* [Task goal]: Put each line below into a JSON list of strings, one string per line and no blank lines. Leave the pictures out of the answer.

* [Source data]:
# # # #

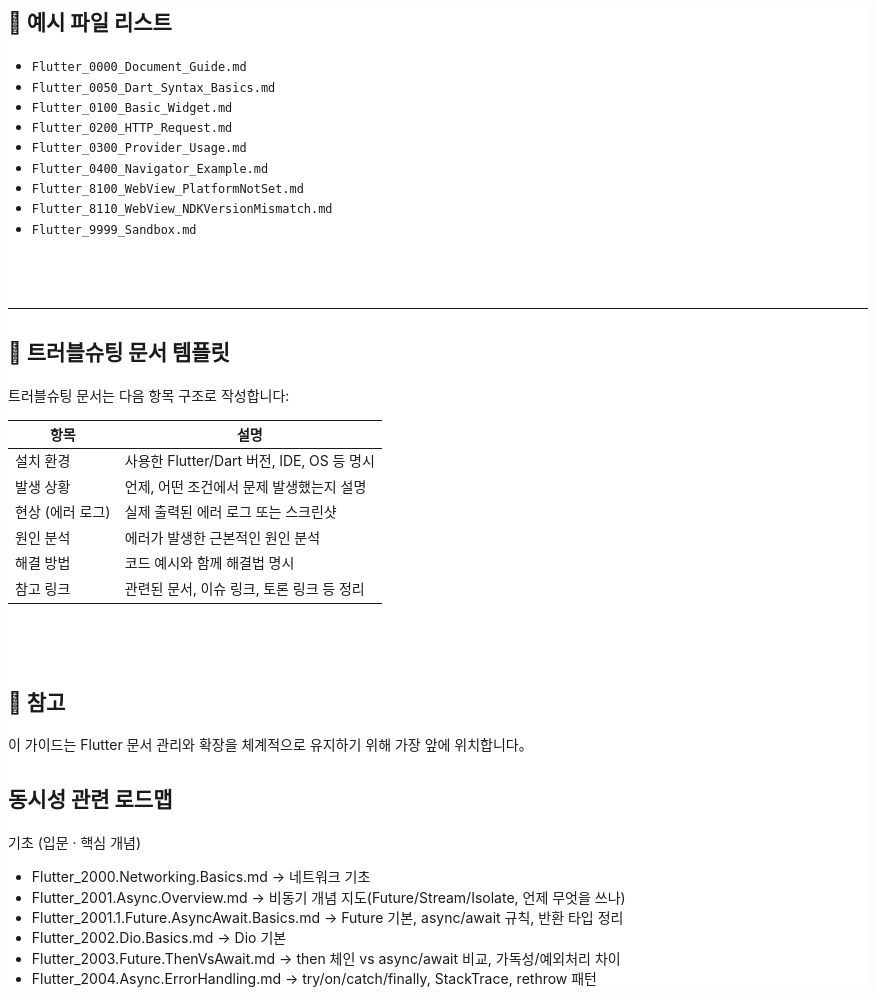 ## 📌 예시 파일 리스트

- `Flutter_0000_Document_Guide.md`
- `Flutter_0050_Dart_Syntax_Basics.md`
- `Flutter_0100_Basic_Widget.md`
- `Flutter_0200_HTTP_Request.md`
- `Flutter_0300_Provider_Usage.md`
- `Flutter_0400_Navigator_Example.md`
- `Flutter_8100_WebView_PlatformNotSet.md`
- `Flutter_8110_WebView_NDKVersionMismatch.md`
- `Flutter_9999_Sandbox.md`


<br><br>
  
---



## 🧰 트러블슈팅 문서 템플릿

트러블슈팅 문서는 다음 항목 구조로 작성합니다:

| 항목 | 설명 |
|------|------|
| 설치 환경 | 사용한 Flutter/Dart 버전, IDE, OS 등 명시 |
| 발생 상황 | 언제, 어떤 조건에서 문제 발생했는지 설명 |
| 현상 (에러 로그) | 실제 출력된 에러 로그 또는 스크린샷 |
| 원인 분석 | 에러가 발생한 근본적인 원인 분석 |
| 해결 방법 | 코드 예시와 함께 해결법 명시 |
| 참고 링크 | 관련된 문서, 이슈 링크, 토론 링크 등 정리 |


<br><br>

## 📎 참고

이 가이드는 Flutter 문서 관리와 확장을 체계적으로 유지하기 위해 가장 앞에 위치합니다。


## 동시성 관련 로드맵

기초 (입문 · 핵심 개념)
- Flutter_2000.Networking.Basics.md → 네트워크 기초 
- Flutter_2001.Async.Overview.md → 비동기 개념 지도(Future/Stream/Isolate, 언제 무엇을 쓰나)
- Flutter_2001.1.Future.AsyncAwait.Basics.md → Future 기본, async/await 규칙, 반환 타입 정리
- Flutter_2002.Dio.Basics.md → Dio 기본
- Flutter_2003.Future.ThenVsAwait.md → then 체인 vs async/await 비교, 가독성/예외처리 차이
- Flutter_2004.Async.ErrorHandling.md → try/on/catch/finally, StackTrace, rethrow 패턴
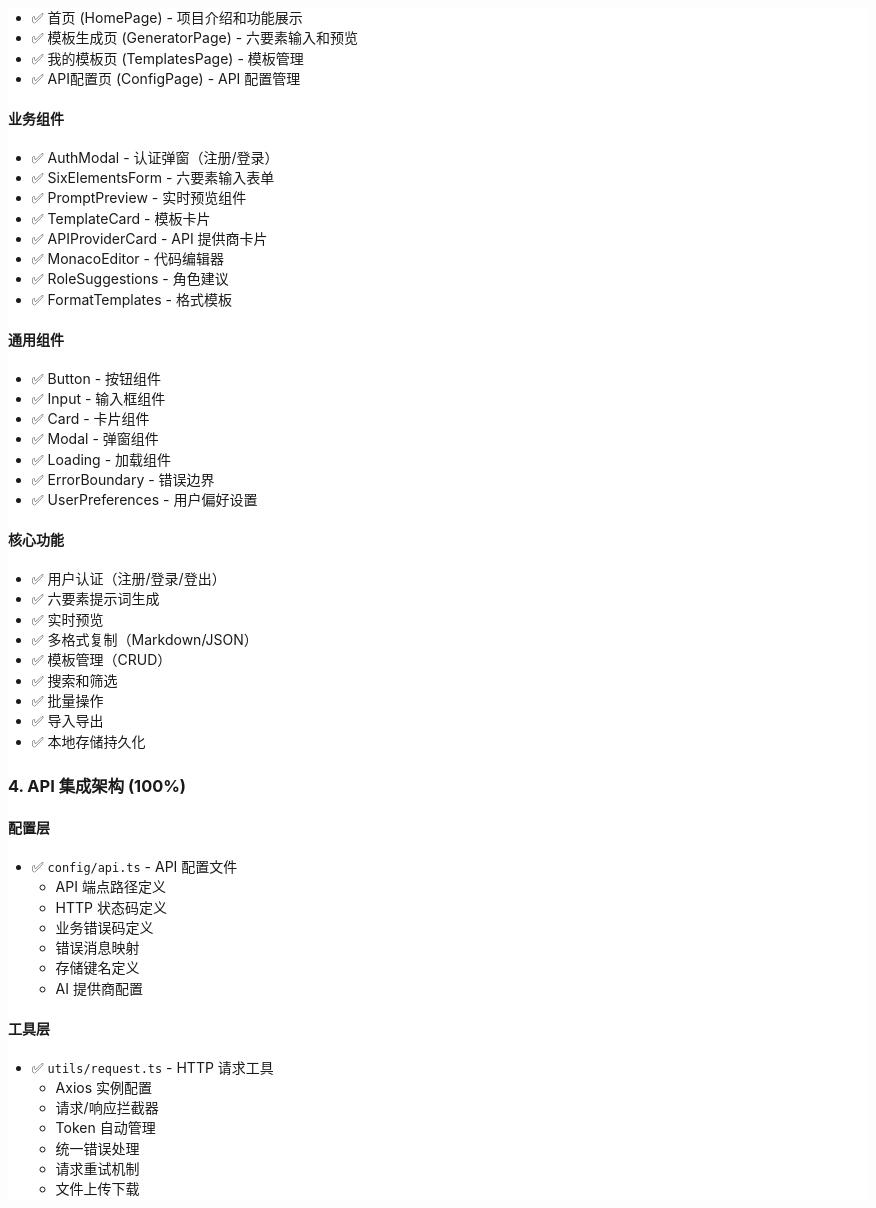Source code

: - ✅ 首页 (HomePage) - 项目介绍和功能展示
- ✅ 模板生成页 (GeneratorPage) - 六要素输入和预览
- ✅ 我的模板页 (TemplatesPage) - 模板管理
- ✅ API配置页 (ConfigPage) - API 配置管理

#### 业务组件

- ✅ AuthModal - 认证弹窗（注册/登录）
- ✅ SixElementsForm - 六要素输入表单
- ✅ PromptPreview - 实时预览组件
- ✅ TemplateCard - 模板卡片
- ✅ APIProviderCard - API 提供商卡片
- ✅ MonacoEditor - 代码编辑器
- ✅ RoleSuggestions - 角色建议
- ✅ FormatTemplates - 格式模板

#### 通用组件

- ✅ Button - 按钮组件
- ✅ Input - 输入框组件
- ✅ Card - 卡片组件
- ✅ Modal - 弹窗组件
- ✅ Loading - 加载组件
- ✅ ErrorBoundary - 错误边界
- ✅ UserPreferences - 用户偏好设置

#### 核心功能

- ✅ 用户认证（注册/登录/登出）
- ✅ 六要素提示词生成
- ✅ 实时预览
- ✅ 多格式复制（Markdown/JSON）
- ✅ 模板管理（CRUD）
- ✅ 搜索和筛选
- ✅ 批量操作
- ✅ 导入导出
- ✅ 本地存储持久化

### 4. API 集成架构 (100%)

#### 配置层

- ✅ `config/api.ts` - API 配置文件
  - API 端点路径定义
  - HTTP 状态码定义
  - 业务错误码定义
  - 错误消息映射
  - 存储键名定义
  - AI 提供商配置

#### 工具层

- ✅ `utils/request.ts` - HTTP 请求工具
  - Axios 实例配置
  - 请求/响应拦截器
  - Token 自动管理
  - 统一错误处理
  - 请求重试机制
  - 文件上传下载
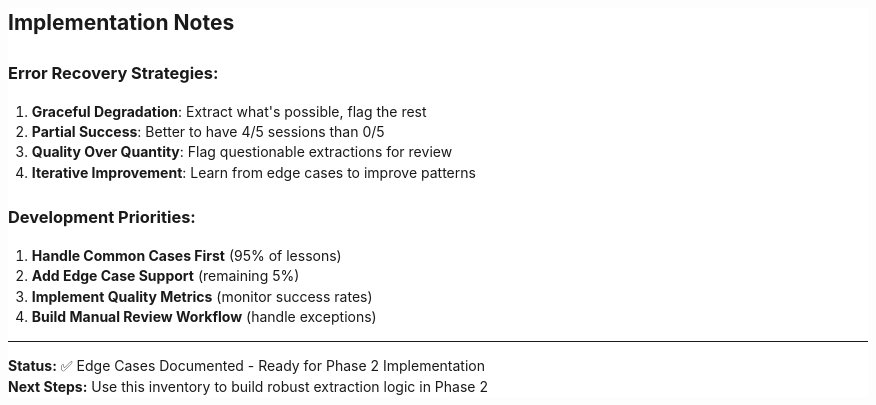 ## **Implementation Notes**

### **Error Recovery Strategies:**
1. **Graceful Degradation**: Extract what's possible, flag the rest
2. **Partial Success**: Better to have 4/5 sessions than 0/5
3. **Quality Over Quantity**: Flag questionable extractions for review
4. **Iterative Improvement**: Learn from edge cases to improve patterns

### **Development Priorities:**
1. **Handle Common Cases First** (95% of lessons)
2. **Add Edge Case Support** (remaining 5%)
3. **Implement Quality Metrics** (monitor success rates)
4. **Build Manual Review Workflow** (handle exceptions)

---

**Status:** ✅ Edge Cases Documented - Ready for Phase 2 Implementation  
**Next Steps:** Use this inventory to build robust extraction logic in Phase 2
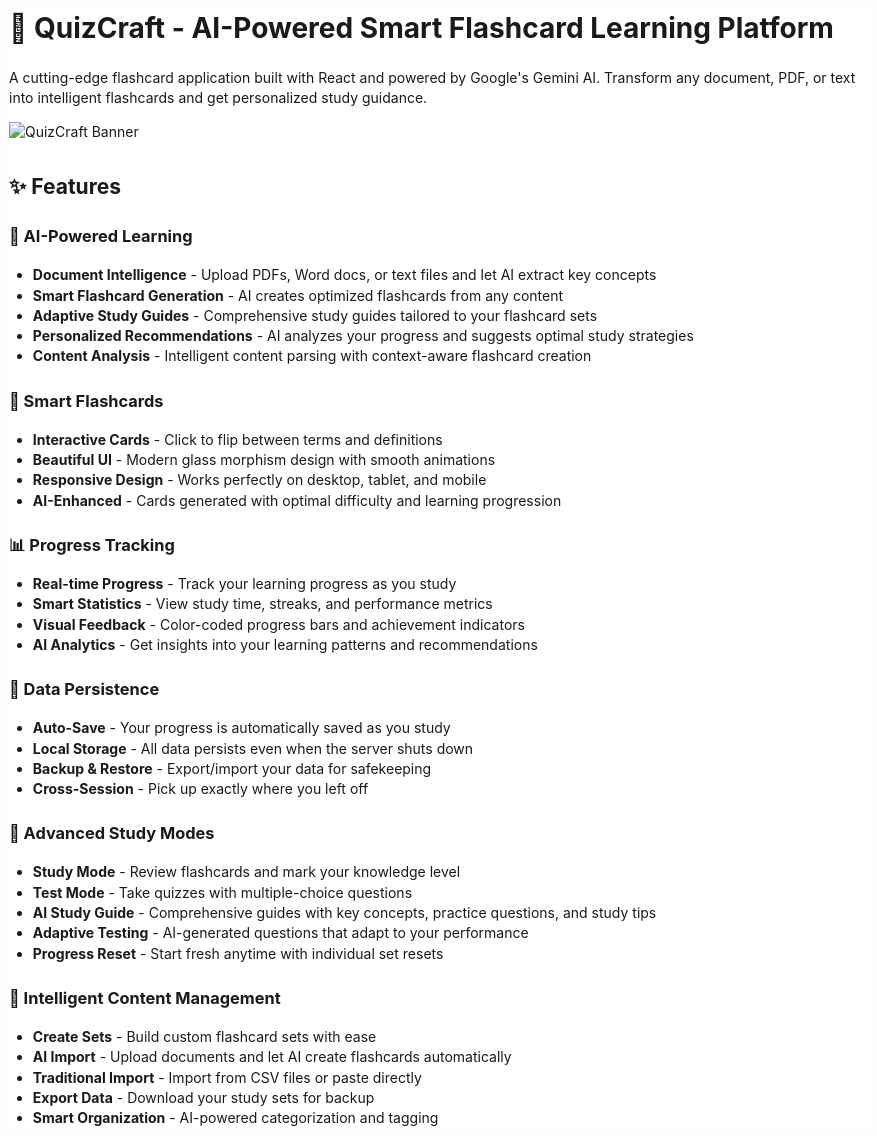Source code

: # 🎯 QuizCraft - AI-Powered Smart Flashcard Learning Platform

A cutting-edge flashcard application built with React and powered by Google's Gemini AI. Transform any document, PDF, or text into intelligent flashcards and get personalized study guidance.

![QuizCraft Banner](https://via.placeholder.com/800x200/667eea/ffffff?text=QuizCraft+-+AI+Smart+Learning)

## ✨ Features

### 🤖 AI-Powered Learning
- **Document Intelligence** - Upload PDFs, Word docs, or text files and let AI extract key concepts
- **Smart Flashcard Generation** - AI creates optimized flashcards from any content
- **Adaptive Study Guides** - Comprehensive study guides tailored to your flashcard sets
- **Personalized Recommendations** - AI analyzes your progress and suggests optimal study strategies
- **Content Analysis** - Intelligent content parsing with context-aware flashcard creation

### 🎴 Smart Flashcards
- **Interactive Cards** - Click to flip between terms and definitions
- **Beautiful UI** - Modern glass morphism design with smooth animations
- **Responsive Design** - Works perfectly on desktop, tablet, and mobile
- **AI-Enhanced** - Cards generated with optimal difficulty and learning progression

### 📊 Progress Tracking
- **Real-time Progress** - Track your learning progress as you study
- **Smart Statistics** - View study time, streaks, and performance metrics
- **Visual Feedback** - Color-coded progress bars and achievement indicators
- **AI Analytics** - Get insights into your learning patterns and recommendations

### 💾 Data Persistence
- **Auto-Save** - Your progress is automatically saved as you study
- **Local Storage** - All data persists even when the server shuts down
- **Backup & Restore** - Export/import your data for safekeeping
- **Cross-Session** - Pick up exactly where you left off

### 🧠 Advanced Study Modes
- **Study Mode** - Review flashcards and mark your knowledge level
- **Test Mode** - Take quizzes with multiple-choice questions
- **AI Study Guide** - Comprehensive guides with key concepts, practice questions, and study tips
- **Adaptive Testing** - AI-generated questions that adapt to your performance
- **Progress Reset** - Start fresh anytime with individual set resets

### 📂 Intelligent Content Management
- **Create Sets** - Build custom flashcard sets with ease
- **AI Import** - Upload documents and let AI create flashcards automatically
- **Traditional Import** - Import from CSV files or paste directly
- **Export Data** - Download your study sets for backup
- **Smart Organization** - AI-powered categorization and tagging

# # # #

* [Response area]:
[
  " ## 📌 예시 파일 리스트",
  "- `Flutter_0000_Document_Guide.md`",
  "- `Flutter_0050_Dart_Syntax_Basics.md`",
  "- `Flutter_0100_Basic_Widget.md`",
  "- `Flutter_0200_HTTP_Request.md`",
  "- `Flutter_0300_Provider_Usage.md`",
  "- `Flutter_0400_Navigator_Example.md`",
  "- `Flutter_8100_WebView_PlatformNotSet.md`",
  "- `Flutter_8110_WebView_NDKVersionMismatch.md`",
  "- `Flutter_9999_Sandbox.md`",
  "<br><br>",
  "---",
  "## 🧰 트러블슈팅 문서 템플릿",
  "트러블슈팅 문서는 다음 항목 구조로 작성합니다:",
  "| 항목 | 설명 |",
  "|------|------|",
  "| 설치 환경 | 사용한 Flutter/Dart 버전, IDE, OS 등 명시 |",
  "| 발생 상황 | 언제, 어떤 조건에서 문제 발생했는지 설명 |",
  "| 현상 (에러 로그) | 실제 출력된 에러 로그 또는 스크린샷 |",
  "| 원인 분석 | 에러가 발생한 근본적인 원인 분석 |",
  "| 해결 방법 | 코드 예시와 함께 해결법 명시 |",
  "| 참고 링크 | 관련된 문서, 이슈 링크, 토론 링크 등 정리 |",
  "<br><br>",
  "## 📎 참고",
  "이 가이드는 Flutter 문서 관리와 확장을 체계적으로 유지하기 위해 가장 앞에 위치합니다。",
  "## 동시성 관련 로드맵",
  "기초 (입문 · 핵심 개념)",
  "- Flutter_2000.Networking.Basics.md → 네트워크 기초 ",
  "- Flutter_2001.Async.Overview.md → 비동기 개념 지도(Future/Stream/Isolate, 언제 무엇을 쓰나)",
  "- Flutter_2001.1.Future.AsyncAwait.Basics.md → Future 기본, async/await 규칙, 반환 타입 정리",
  "- Flutter_2002.Dio.Basics.md → Dio 기본",
  "- Flutter_2003.Future.ThenVsAwait.md → then 체인 vs async/await 비교, 가독성/예외처리 차이",
  "- Flutter_2004.Async.ErrorHandling.md → try/on/catch/finally, StackTrace, rethrow 패턴",
  "Source code",
  ": - ✅ 首页 (HomePage) - 项目介绍和功能展示",
  "- ✅ 模板生成页 (GeneratorPage) - 六要素输入和预览",
  "- ✅ 我的模板页 (TemplatesPage) - 模板管理",
  "- ✅ API配置页 (ConfigPage) - API 配置管理",
  "#### 业务组件",
  "- ✅ AuthModal - 认证弹窗（注册/登录）",
  "- ✅ SixElementsForm - 六要素输入表单",
  "- ✅ PromptPreview - 实时预览组件",
  "- ✅ TemplateCard - 模板卡片",
  "- ✅ APIProviderCard - API 提供商卡片",
  "- ✅ MonacoEditor - 代码编辑器",
  "- ✅ RoleSuggestions - 角色建议",
  "- ✅ FormatTemplates - 格式模板",
  "#### 通用组件",
  "- ✅ Button - 按钮组件",
  "- ✅ Input - 输入框组件",
  "- ✅ Card - 卡片组件",
  "- ✅ Modal - 弹窗组件",
  "- ✅ Loading - 加载组件",
  "- ✅ ErrorBoundary - 错误边界",
  "- ✅ UserPreferences - 用户偏好设置",
  "#### 核心功能",
  "- ✅ 用户认证（注册/登录/登出）",
  "- ✅ 六要素提示词生成",
  "- ✅ 实时预览",
  "- ✅ 多格式复制（Markdown/JSON）",
  "- ✅ 模板管理（CRUD）",
  "- ✅ 搜索和筛选",
  "- ✅ 批量操作",
  "- ✅ 导入导出",
  "- ✅ 本地存储持久化",
  "### 4. API 集成架构 (100%)",
  "#### 配置层",
  "- ✅ `config/api.ts` - API 配置文件",
  "  - API 端点路径定义",
  "  - HTTP 状态码定义",
  "  - 业务错误码定义",
  "  - 错误消息映射",
  "  - 存储键名定义",
  "  - AI 提供商配置",
  "#### 工具层",
  "- ✅ `utils/request.ts` - HTTP 请求工具",
  "  - Axios 实例配置",
  "  - 请求/响应拦截器",
  "  - Token 自动管理",
  "  - 统一错误处理",
  "  - 请求重试机制",
  "  - 文件上传下载",
  " ## **Implementation Notes**",
  "### **Error Recovery Strategies:**",
  "1. **Graceful Degradation**: Extract what's possible, flag the rest",
  "2. **Partial Success**: Better to have 4/5 sessions than 0/5",
  "3. **Quality Over Quantity**: Flag questionable extractions for review",
  "4. **Iterative Improvement**: Learn from edge cases to improve patterns",
  "### **Development Priorities:**",
  "1. **Handle Common Cases First** (95% of lessons)",
  "2. **Add Edge Case Support** (remaining 5%)",
  "3. **Implement Quality Metrics** (monitor success rates)",
  "4. **Build Manual Review Workflow** (handle exceptions)",
  "---",
  "**Status:** ✅ Edge Cases Documented - Ready for Phase 2 Implementation  ",
  "**Next Steps:** Use this inventory to build robust extraction logic in Phase 2",
  "Source code",
  ": # 🎯 QuizCraft - AI-Powered Smart Flashcard Learning Platform",
  "A cutting-edge flashcard application built with React and powered by Google's Gemini AI. Transform any document, PDF, or text into intelligent flashcards and get personalized study guidance.",
  "![QuizCraft Banner](https://via.placeholder.com/800x200/667eea/ffffff?text=QuizCraft+-+AI+Smart+Learning)",
  "## ✨ Features",
  "### 🤖 AI-Powered Learning",
  "- **Document Intelligence** - Upload PDFs, Word docs, or text files and let AI extract key concepts",
  "- **Smart Flashcard Generation** - AI creates optimized flashcards from any content",
  "- **Adaptive Study Guides** - Comprehensive study guides tailored to your flashcard sets",
  "- **Personalized Recommendations** - AI analyzes your progress and suggests optimal study strategies",
  "- **Content Analysis** - Intelligent content parsing with context-aware flashcard creation",
  "### 🎴 Smart Flashcards",
  "- **Interactive Cards** - Click to flip between terms and definitions",
  "- **Beautiful UI** - Modern glass morphism design with smooth animations",
  "- **Responsive Design** - Works perfectly on desktop, tablet, and mobile",
  "- **AI-Enhanced** - Cards generated with optimal difficulty and learning progression",
  "### 📊 Progress Tracking",
  "- **Real-time Progress** - Track your learning progress as you study",
  "- **Smart Statistics** - View study time, streaks, and performance metrics",
  "- **Visual Feedback** - Color-coded progress bars and achievement indicators",
  "- **AI Analytics** - Get insights into your learning patterns and recommendations",
  "### 💾 Data Persistence",
  "- **Auto-Save** - Your progress is automatically saved as you study",
  "- **Local Storage** - All data persists even when the server shuts down",
  "- **Backup & Restore** - Export/import your data for safekeeping",
  "- **Cross-Session** - Pick up exactly where you left off",
  "### 🧠 Advanced Study Modes",
  "- **Study Mode** - Review flashcards and mark your knowledge level",
  "- **Test Mode** - Take quizzes with multiple-choice questions",
  "- **AI Study Guide** - Comprehensive guides with key concepts, practice questions, and study tips",
  "- **Adaptive Testing** - AI-generated questions that adapt to your performance",
  "- **Progress Reset** - Start fresh anytime with individual set resets",
  "### 📂 Intelligent Content Management",
  "- **Create Sets** - Build custom flashcard sets with ease",
  "- **AI Import** - Upload documents and let AI create flashcards automatically",
  "- **Traditional Import** - Import from CSV files or paste directly",
  "- **Export Data** - Download your study sets for backup",
  "- **Smart Organization** - AI-powered categorization and tagging"
]